* * *
Тереза пекла тыквенные оладьи, но не нам, а своим родственникам: мама не возражала, потому что в День Благодарения мы всегда уезжали к бабушке.
– Что с тобой? – спросила Тереза, когда я вошла на кухню и начала грызть крекеры, вместо того чтобы как обычно заныть: «Почему ты готовишь всякую вкуснятину, только когда приходит Джек!»
– Ничего. – Я сидела за столом и разглядывала обложку книги, которую читала Ребекка. Слава богу, это оказался не женский роман, а научная фантастика.
– Тогда перестань вздыхать, – проворчала Тереза. Она всегда была не в духе перед праздниками.
Я снова вздохнула, и Ребекка отложила книгу.
– Ты грустишь, потому что нет Джека, – констатировала она. – Не стоит. Они с Люси пошли в видеопрокат, чтобы взять папе фильмы на праздники, и скоро вернутся.
Я фыркнула:
– Почему это я должна грустить без Джека? – Ребекка закатила глаза, а я не унималась: – Он мне не нравится, Ребекка. Ты знаешь, о чем я.
– Конечно, не нравится, – без всякого энтузиазма подтвердила сестра, продолжая читать.
– Именно что нет. Он парень Люси!
– И что? – Ребекка медленно перевернула страницу.
– То, что он мне не нравится!!! – Я вышла из себя.
Боже, неужели мне придется всю оставшуюся жизнь скрывать свои чувства? В школе только и говорят, что о нас с Дэвидом, более того, даже в новостях показали небольшой сюжет, который начинался фразой: «В городе атмосфера не только праздника, но и юной любви».
Неудивительно, что Дэвид не появился у Сьюзен Бун. Вокруг студии снова толпились репортеры: «Сэм, расскажи, что у вас с Дэвидом?»

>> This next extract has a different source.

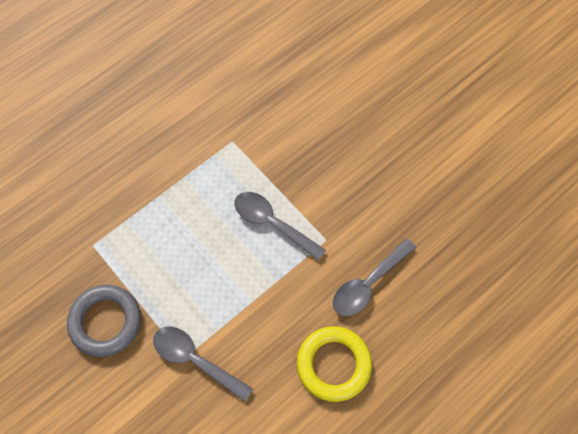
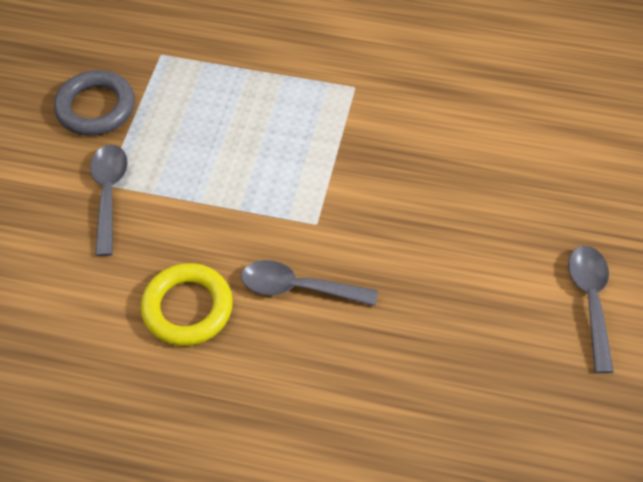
camera: 55 degrees right, 10 degrees down
(272, 223) = (296, 170): grey spoon -> grey spoon (590, 301)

И тут я кое–что вспомнила:
– Кстати, если мне так нравится Джек, то о каком притяжении между мной и Дэвидом может идти речь? – ехидно спросила я.
– Просто ты не видишь очевидного, – мгновенно отреагировала Ребекка.
Что она имела в виду? Благодаря Сьюзен Бун я научилась видеть так, как не умела никогда раньше. В прошлый раз мы рисовали грейпфруты, и мои грейпфруты оказались самыми лучшими. Прямо–таки королями грейпфрутов. Даже Сьюзен сказала: «Сэм, ты делаешь невероятные успехи*.
Как человек, который ничего не видит, может делать невероятные успехи в живописи? Я спросила об этом Ребекку.
– Что ж, значит, кроме яиц и грейпфрутов, ты ничего не видишь, – не растерялась она.
Пришлось сказать ей то, что все старшие сестры говорят младшим, когда те разозлят их не на шутку. Люси до сих пор успешно практикует в отношении меня такие указывающие определенное направление слоганы.
Но мне всегда не везет. Тереза, услышав мою реплику, отправила меня в комнату и запретила выходить. Подумаешь! Будь на то моя воля, я бы вообще всю жизнь просидела в своей комнате и спускалась только затем, чтобы поесть или посмотреть «Баффи – истребительницу вампиров». И все. Каждый раз, когда я выхожу из комнаты, случается какая–нибудь неприятность. То я спасаю президента, то мне заявляют, что я не вижу очевидных вещей.
Итак, я остаюсь здесь навеки.
21
Меня все–таки заставили выйти и поехать к бабушке на праздничный обед.
Когда мы вернулись, я мигом взбежала по лестнице и хотела было снова закрыться, но мама сказала, что звонил мистер Байт. Если я не появлюсь на Фестивале в субботу, сказал он, разразится международный скандал.
Честно говоря, мне уже порядком надоело быть послом ООН. Даже больше, чем учить немецкий. При каждой встрече Джек спрашивал меня: «Ну что, я еду в Нью–Йорк?» Такой приз получал победитель конкурса, не считая славы и выгодных предложений продолжить работу.
Каждый раз мне приходилось глупо улыбаться и говорить: «Джек, мы еще не выбрали лучшую работу». На что он неизменно отвечал: «Но ведь лучшая – моя, разве нет?» «Посмотрим!» – обещала я, хотя точно знала, что Джек не займет первое место. У меня просто не хватало духу сказать ему об этом.
Итак, в субботу мне пришлось пойти на Фестиваль Детства, который оказался тошнотворным официальным приемом. Я была на нем единственным подростком.
Мистер Байт очень просил маму проследить, чтобы я оделась, как полагается. В итоге мне опять купили новое платье. Бархатное, хотя, к моей радости, черное. Ободранный гипс оказался не лучшим к нему аксессуаром. Мама обернула повязку своей шелковой шалью, которая постоянно развязывалась и мешала. Пришлось снять ее совсем.